DEBARQUEMENT 6 JUIN OMAHA

Témoignage de Michel Hardelay

13 - ET PENDANT CE TEMPS, A LA PLAGE

Etat des lieux
II ne m'appartient pas, ici, de narrer les différentes péripéties des unités U.S. qui ont débarqué le jour J, ni les combats qui eurent lieu pour la conquête des points clé, mais j'insisterai sur les défenses allemandes, actives ou passives, et surtout sur l'état des lieux dont on a peu parlé dans les différents ouvrages sur le débarquement.
Je rappelle que j'avais parcouru le boulevard la veille, le lundi 5 juin, entre l'hôtel du Casino et notre villa et avais pu constater dans quelles conditions de défense les Américains trouveraient la plage le lendemain.
De nombreuses photos montrent les défenses de plage; en allant de la basse-mer au rivage on trouvait : les grilles belges, les arbres verticaux à tête minée, des sortes de portiques avec lames coupantes destinées à éventrer les coques des barges, enfin des croisillons tchèques.

CONSIGNE 1: Citez mot pour mot le témoignage sur Omaha, en commençant par « Je rappelle que » et en continuant jusqu'à « plage le lendemain. ».
CONSIGNE 2:
Répondez à ces questions d'après le témoignage sur Omaha :
(a) Sur quoi le récit annonce-t-il qu'il insistera ?
(b) Quel jour le boulevard avait-il été parcouru ?
(c) À quoi étaient destinées les lames coupantes des portiques ?
CONSIGNE 3: Traduisez en anglais cette phrase du témoignage sur Omaha : « De nombreuses photos montrent les défenses de plage; en allant de la basse-mer au rivage on trouvait : les grilles belges, les arbres verticaux à tête minée, des sortes de portiques avec lames coupantes destinées à éventrer les coques des barges, enfin des croisillons tchèques. »
Les données ne sont pas utiles ici.

LES DONNÉES:
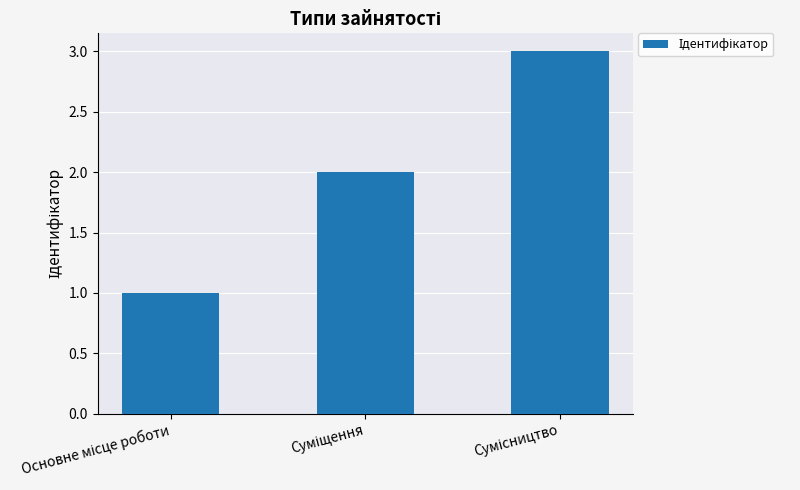

Does the chart contain stacked bars?

No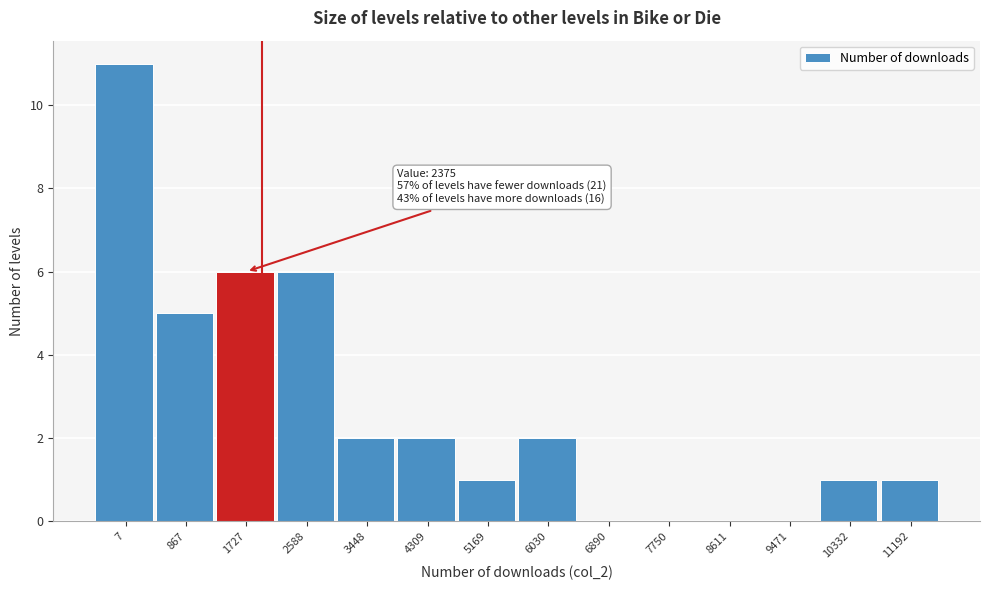

Reading left to right, extract all data points from this chart.

7=11	867=5	1727=6	2588=6	3448=2	4309=2	5169=1	6030=2	6890=0	7750=0	8611=0	9471=0	10332=1	11192=1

RÉPONSE RÉDIGÉE 1:
Je rappelle que j'avais parcouru le boulevard la veille, le lundi 5 juin, entre l'hôtel du Casino et notre villa et avais pu constater dans quelles conditions de défense les Américains trouveraient la plage le lendemain.

RÉPONSE RÉDIGÉE 2:
(a) Sur les défenses allemandes, actives ou passives, et surtout sur l'état des lieux.
(b) Le lundi 5 juin.
(c) À éventrer les coques des barges.

RÉPONSE RÉDIGÉE 3: Many photos show the beach defenses; going from low water to the shore, one found Belgian gates, upright trees with mined tops, a kind of gantry with cutting blades meant to rip open the hulls of the landing craft, and finally Czech hedgehogs.